*Предложенный текст*.
-*-*-

Мёртвых и умирающих было столько, что трупы некогда было убирать, и в составах вагонов, на вокзалах, и в заброшенных госпиталях на окраинах бросаемых один за другим городов неделями лежали мертвецы в уборных, под лестницами, на нарах, чердаках и вагонных крышах…
Валяясь сутками на вшивых полках теплушек, я был уверен, что рано или поздно, как и все, должен заболеть тифом, и что это только вопрос времени, а потому всеми силами стремился скорее доехать до Геленджика, чтобы, заболев, не попасть где-нибудь больным в руки красных. Видимо, уже заразившись, я сосредоточением воли на этой мысли превозмог болезнь до самого приезда домой.
В Новороссийске, куда наш поезд дополз после обстрела его на станции Тоннельная, мы узнали, что всё наше управление живёт в вагонах Каботажной пристани. Чувствуя сильную головную боль, я на другое утро выехал домой в Геленджик вместе с одним из сослуживцев Писаревым, старым моим корпусным товарищем. Было решено, что если положение в Геленджике не особо угрожающее, то мы с ним должны были там подыскать квартиры для всего управления.
Встреча векового 1920 года останется для нас с женой памятной на всю жизнь. Втроём мы встречали этот год в маленьком домике, окружённом лесом, на окраине города. Здесь сняла квартиру моя Женя в наше отсутствие и жила в ней с ребёнком и молодой нянькой, петербургской мещанкой, видевшей лучшие времена. Часам к 11 вечера, когда уже был готов стол для встречи Нового года, начался дождь, а затем разразилась гроза, перешедшая в целую бурю. Ровно в полночь, когда мы подняли стаканы с вином, чтобы поздравить друг друга, страшный удар грома, точно залп из орудий, раздался над нашими головами, встряхнув весь дом. Жена взволнованно опустила свой стакан и заметила, что, вероятно, в этом году нас ждёт что-то ужасное, напоминающее эту бурю. Подавленные, мы разошлись после этого спать со смутной тревогой перед неизвестным будущим.

-*-*-

*Список заданий*.
**A)** С кем автор воспоминаний о дороге в Геленджик выехал туда из Новороссийска?
**B)** Продолжите воспоминания о дороге в Геленджик после последнего предложения.
Материал здесь никакой роли не играет.

*Исходные данные*.
-*-*-

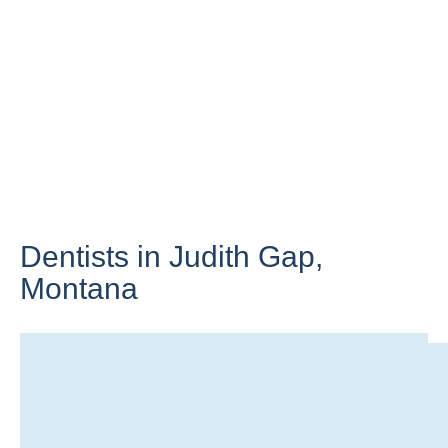
Dentists in Judith Gap,
Montana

-*-*-

*Ответы по заданиям*.
**A)** С сослуживцем Писаревым, своим старым корпусным товарищем.

**B)**
Утром я не мог встать с постели. Вызванный женой наш приятель доктор Негребицкий, не задумываясь, констатировал сыпной тиф. В тот же день по городу поползли слухи о неминуемом нападении «зелёных» на Геленджик. Писарев, испуганный моей болезнью и терроризированный этими слухами, несмотря на просьбы мои и жены, позорно сбежал в Новороссийск 3-го января.
В день его отъезда я окончательно потерял сознание, во время болезни оно возвращалось ко мне промежутками. Нервное напряжение, в котором мы все находились годы подряд, сказалось на характере болезни, и она протекала с буйным бредом. Бедная Женя моя совсем измучилась и потеряла голову в этой обстановке, но с редким мужеством и энергией взялась за лечение. В бреду я беспрерывно мучился сознанием того, что должен защищать семью от «зелёных», причём ждал этого нападения обязательно ночью, поэтому каждый раз сходил с ума с наступлением сумерек. Наступавшая за окнами темнота давила и угнетала меня, и я в жару изыскивал тысячи способов для того, чтобы остановить приближение ночи.